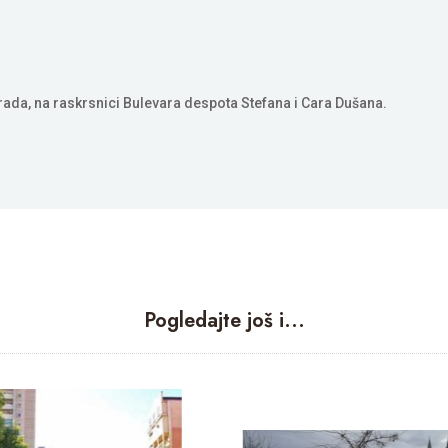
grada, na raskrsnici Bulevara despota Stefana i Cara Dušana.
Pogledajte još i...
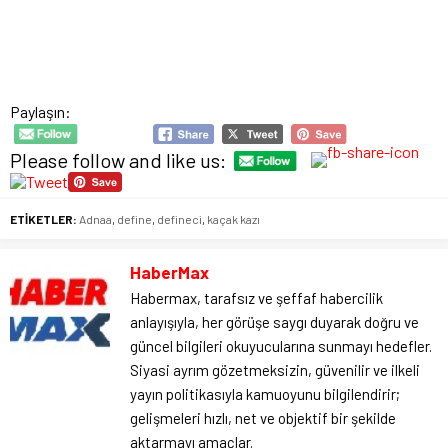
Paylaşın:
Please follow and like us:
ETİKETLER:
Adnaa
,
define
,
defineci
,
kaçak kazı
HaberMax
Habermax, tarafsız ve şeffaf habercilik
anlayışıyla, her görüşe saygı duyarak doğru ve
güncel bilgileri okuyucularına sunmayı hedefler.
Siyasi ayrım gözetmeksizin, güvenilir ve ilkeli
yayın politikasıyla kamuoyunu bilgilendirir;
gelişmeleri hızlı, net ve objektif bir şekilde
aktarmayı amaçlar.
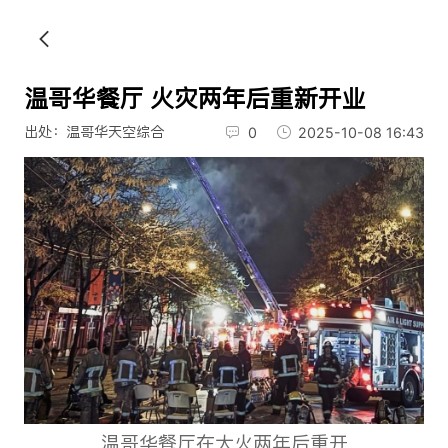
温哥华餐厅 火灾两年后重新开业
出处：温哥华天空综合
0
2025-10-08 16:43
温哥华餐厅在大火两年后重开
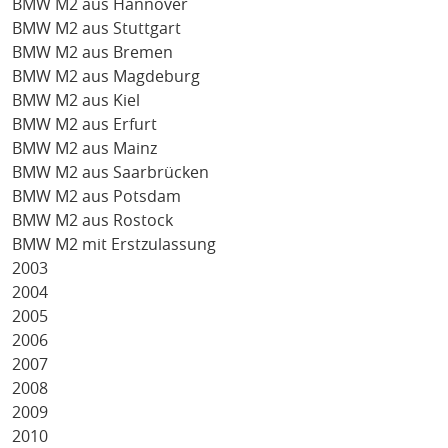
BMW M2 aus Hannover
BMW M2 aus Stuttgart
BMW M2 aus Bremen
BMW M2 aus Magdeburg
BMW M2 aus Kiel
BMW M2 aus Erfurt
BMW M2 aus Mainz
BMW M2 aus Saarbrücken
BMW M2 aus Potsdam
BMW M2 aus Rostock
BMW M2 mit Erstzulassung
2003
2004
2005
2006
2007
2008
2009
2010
- - -
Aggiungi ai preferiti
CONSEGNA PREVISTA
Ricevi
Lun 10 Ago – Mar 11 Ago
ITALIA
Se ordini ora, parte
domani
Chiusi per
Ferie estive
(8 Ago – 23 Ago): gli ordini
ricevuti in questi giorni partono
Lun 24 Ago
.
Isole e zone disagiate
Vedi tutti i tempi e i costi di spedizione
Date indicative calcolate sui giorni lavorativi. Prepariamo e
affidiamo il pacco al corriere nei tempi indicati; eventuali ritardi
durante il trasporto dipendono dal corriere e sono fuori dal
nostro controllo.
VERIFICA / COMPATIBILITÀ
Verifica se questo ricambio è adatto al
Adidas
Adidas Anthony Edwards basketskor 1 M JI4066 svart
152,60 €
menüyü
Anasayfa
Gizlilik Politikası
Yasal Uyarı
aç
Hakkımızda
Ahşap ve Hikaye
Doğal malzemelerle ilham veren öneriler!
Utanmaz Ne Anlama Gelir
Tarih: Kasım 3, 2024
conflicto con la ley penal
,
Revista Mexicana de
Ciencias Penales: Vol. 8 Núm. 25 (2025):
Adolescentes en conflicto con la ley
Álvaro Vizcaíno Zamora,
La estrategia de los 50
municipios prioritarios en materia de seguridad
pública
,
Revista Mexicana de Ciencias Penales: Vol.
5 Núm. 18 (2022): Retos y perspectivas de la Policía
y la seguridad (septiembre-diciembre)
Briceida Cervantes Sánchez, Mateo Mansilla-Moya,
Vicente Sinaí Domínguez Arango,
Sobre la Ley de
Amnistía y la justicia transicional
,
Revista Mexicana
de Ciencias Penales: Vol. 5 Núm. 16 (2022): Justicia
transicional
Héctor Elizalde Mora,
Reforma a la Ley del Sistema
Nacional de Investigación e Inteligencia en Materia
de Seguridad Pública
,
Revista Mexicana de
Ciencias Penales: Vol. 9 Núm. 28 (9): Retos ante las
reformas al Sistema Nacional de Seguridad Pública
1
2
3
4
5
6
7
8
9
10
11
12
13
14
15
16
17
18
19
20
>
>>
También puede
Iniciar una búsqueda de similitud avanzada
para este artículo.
- - -
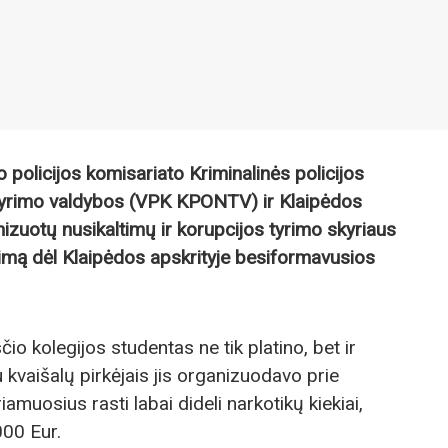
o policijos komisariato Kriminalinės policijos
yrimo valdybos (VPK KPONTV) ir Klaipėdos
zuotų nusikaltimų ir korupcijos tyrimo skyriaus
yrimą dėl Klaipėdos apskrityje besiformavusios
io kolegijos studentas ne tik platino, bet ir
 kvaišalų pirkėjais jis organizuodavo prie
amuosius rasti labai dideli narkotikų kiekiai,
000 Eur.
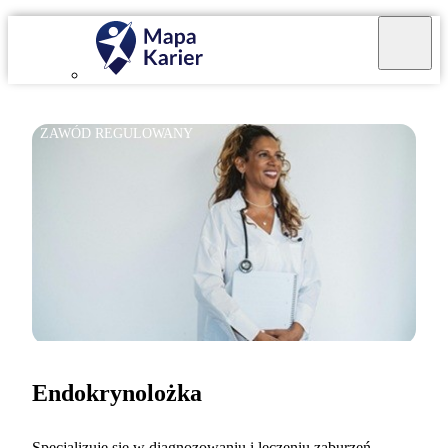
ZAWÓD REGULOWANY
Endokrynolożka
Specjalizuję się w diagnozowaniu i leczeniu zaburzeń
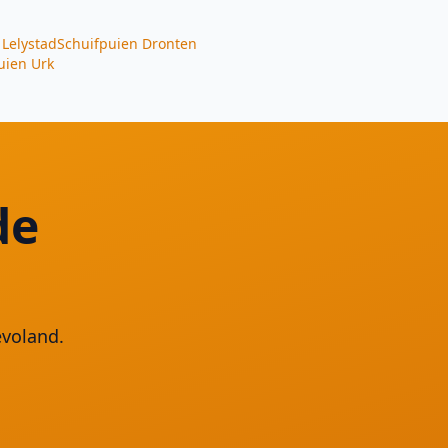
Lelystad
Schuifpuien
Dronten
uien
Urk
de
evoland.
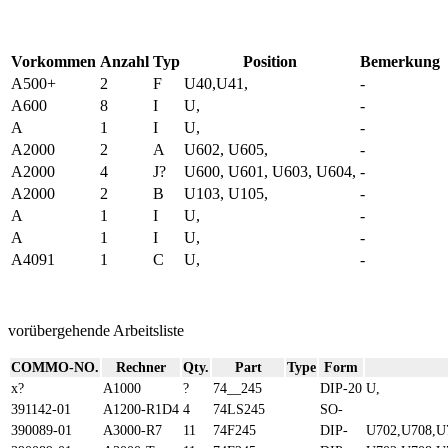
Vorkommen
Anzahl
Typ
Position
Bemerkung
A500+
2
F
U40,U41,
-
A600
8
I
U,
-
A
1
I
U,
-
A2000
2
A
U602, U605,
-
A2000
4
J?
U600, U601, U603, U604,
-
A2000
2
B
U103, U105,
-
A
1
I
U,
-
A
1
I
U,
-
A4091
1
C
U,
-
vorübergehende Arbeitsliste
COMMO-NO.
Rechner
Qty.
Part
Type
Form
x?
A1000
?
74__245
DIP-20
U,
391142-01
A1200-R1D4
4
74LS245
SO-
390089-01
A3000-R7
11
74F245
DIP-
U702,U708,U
- - -
> Exercise objective
Collect every line in the records that contains the word "tempi", and reproduce each such line in full.

> Solution for this exercise
Vedi tutti i tempi e i costi di spedizione
affidiamo il pacco al corriere nei tempi indicati; eventuali ritardi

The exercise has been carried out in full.